Convert the text lines in the data below into a single numbered list, omitting blank lines and excluding the pictures.

═══ TASK DATA ═══

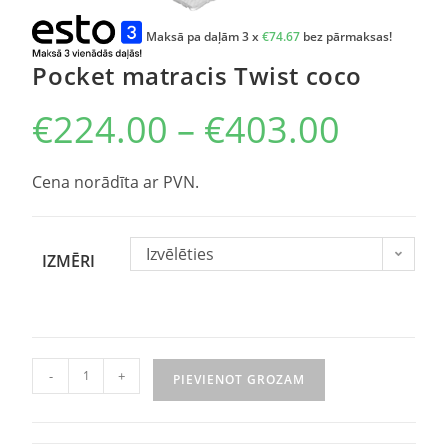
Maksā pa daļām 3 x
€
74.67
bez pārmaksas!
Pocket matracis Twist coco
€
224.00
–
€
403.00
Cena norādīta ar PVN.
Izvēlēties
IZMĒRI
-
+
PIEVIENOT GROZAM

═══

■ **THE ANSWER**:
1. Maksā pa daļām 3 x
2. €
3. 74.67
4. bez pārmaksas!
5. Pocket matracis Twist coco
6. €
7. 224.00
8. –
9. €
10. 403.00
11. Cena norādīta ar PVN.
12. Izvēlēties
13. IZMĒRI
14. -
15. +
16. PIEVIENOT GROZAM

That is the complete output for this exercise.